**What this task involves:** A single number is expected: the count of lines in the entries below that contain "умолчанию".

*** Opening of Dataset records ***

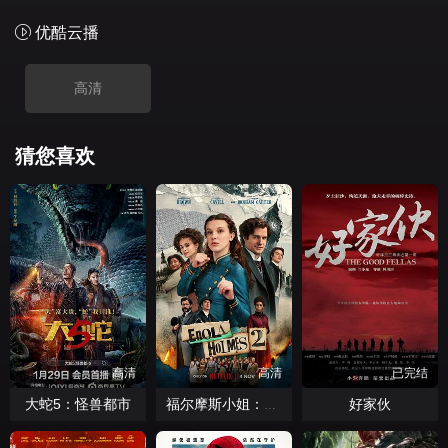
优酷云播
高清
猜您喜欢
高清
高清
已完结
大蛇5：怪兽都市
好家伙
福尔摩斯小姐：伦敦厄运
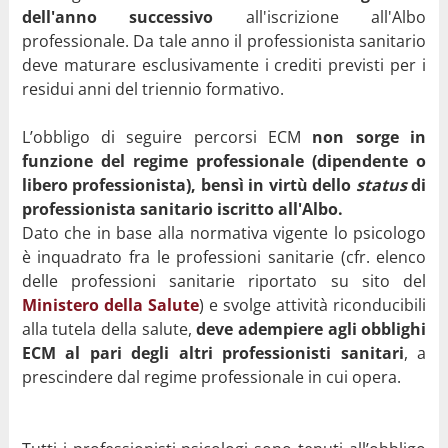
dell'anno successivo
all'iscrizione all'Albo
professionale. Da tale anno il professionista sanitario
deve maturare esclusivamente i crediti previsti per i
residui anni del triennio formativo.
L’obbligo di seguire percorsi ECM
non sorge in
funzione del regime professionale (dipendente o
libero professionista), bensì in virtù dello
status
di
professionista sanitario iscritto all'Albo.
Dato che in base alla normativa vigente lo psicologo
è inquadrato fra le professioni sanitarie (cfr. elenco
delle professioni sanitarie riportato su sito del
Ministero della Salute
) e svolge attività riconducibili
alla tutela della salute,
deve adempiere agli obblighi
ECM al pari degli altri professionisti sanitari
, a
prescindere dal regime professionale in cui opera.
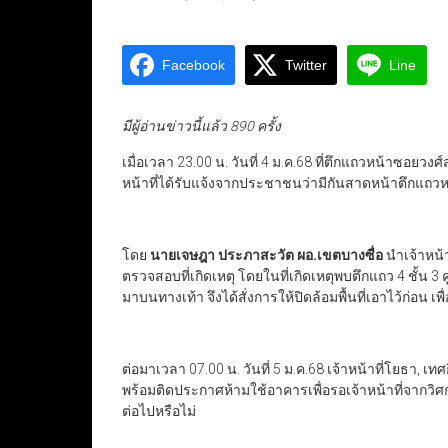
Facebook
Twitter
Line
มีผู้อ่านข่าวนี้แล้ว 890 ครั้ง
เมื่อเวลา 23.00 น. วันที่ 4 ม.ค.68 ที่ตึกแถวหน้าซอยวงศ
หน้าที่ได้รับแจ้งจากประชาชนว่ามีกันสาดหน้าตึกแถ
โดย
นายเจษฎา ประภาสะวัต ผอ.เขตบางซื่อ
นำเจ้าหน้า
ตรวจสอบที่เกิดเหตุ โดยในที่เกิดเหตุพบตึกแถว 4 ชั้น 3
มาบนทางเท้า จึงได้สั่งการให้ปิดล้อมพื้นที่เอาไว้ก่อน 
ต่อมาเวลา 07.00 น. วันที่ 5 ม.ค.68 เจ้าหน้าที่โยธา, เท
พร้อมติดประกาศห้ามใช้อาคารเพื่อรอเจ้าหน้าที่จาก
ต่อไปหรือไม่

*** Close of Dataset records ***
*** Opening of Dataset records ***

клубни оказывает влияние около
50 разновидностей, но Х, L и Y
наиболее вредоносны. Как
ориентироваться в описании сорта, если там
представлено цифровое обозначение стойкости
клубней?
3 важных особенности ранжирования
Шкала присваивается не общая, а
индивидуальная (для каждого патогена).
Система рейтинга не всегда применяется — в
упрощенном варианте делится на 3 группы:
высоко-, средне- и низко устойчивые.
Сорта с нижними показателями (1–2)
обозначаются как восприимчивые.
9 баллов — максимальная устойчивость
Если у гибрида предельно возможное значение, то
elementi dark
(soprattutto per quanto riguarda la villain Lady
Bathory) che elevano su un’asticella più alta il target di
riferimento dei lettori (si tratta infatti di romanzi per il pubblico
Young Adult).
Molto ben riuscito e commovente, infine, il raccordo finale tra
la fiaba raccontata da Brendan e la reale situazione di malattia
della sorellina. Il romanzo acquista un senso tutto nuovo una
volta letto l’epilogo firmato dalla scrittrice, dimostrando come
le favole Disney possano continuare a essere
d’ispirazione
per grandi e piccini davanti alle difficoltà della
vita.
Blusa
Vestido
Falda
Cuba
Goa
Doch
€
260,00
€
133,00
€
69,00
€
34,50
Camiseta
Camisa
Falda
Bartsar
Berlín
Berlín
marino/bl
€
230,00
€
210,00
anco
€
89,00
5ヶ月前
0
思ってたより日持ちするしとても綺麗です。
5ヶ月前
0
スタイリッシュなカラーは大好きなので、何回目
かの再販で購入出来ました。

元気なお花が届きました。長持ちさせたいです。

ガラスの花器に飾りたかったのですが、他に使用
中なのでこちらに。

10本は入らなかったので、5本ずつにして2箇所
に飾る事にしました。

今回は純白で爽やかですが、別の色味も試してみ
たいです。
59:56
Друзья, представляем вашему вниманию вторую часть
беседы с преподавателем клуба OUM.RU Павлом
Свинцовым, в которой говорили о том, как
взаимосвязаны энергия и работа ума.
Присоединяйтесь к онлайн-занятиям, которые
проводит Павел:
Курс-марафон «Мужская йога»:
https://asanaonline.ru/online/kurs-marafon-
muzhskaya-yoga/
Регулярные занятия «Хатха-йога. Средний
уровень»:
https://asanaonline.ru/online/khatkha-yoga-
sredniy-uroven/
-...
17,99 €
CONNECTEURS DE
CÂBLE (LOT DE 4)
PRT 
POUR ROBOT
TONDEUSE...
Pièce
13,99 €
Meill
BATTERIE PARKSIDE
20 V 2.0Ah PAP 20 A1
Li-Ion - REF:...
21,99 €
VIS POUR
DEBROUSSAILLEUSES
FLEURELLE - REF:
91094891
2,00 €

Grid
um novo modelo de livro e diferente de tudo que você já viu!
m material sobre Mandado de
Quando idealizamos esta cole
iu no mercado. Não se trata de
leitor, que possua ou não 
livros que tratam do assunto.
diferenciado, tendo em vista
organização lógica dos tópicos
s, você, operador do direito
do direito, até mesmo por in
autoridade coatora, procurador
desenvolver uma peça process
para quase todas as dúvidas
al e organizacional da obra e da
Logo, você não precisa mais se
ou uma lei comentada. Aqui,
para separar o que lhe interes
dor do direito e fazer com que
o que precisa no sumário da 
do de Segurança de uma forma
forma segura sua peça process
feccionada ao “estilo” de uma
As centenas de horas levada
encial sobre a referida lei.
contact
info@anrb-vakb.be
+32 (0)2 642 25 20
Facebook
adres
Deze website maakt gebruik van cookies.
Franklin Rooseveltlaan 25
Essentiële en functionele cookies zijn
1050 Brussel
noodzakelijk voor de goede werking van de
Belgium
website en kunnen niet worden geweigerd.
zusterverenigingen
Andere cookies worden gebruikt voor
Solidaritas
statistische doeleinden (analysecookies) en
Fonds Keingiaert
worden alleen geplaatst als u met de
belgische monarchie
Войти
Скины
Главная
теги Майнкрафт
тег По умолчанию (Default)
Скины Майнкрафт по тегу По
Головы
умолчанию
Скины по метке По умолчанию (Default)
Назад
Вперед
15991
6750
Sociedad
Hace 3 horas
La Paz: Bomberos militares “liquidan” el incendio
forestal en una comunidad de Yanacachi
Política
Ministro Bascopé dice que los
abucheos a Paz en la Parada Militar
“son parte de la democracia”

*** Close of Dataset records ***

**Answer to the problem:** 3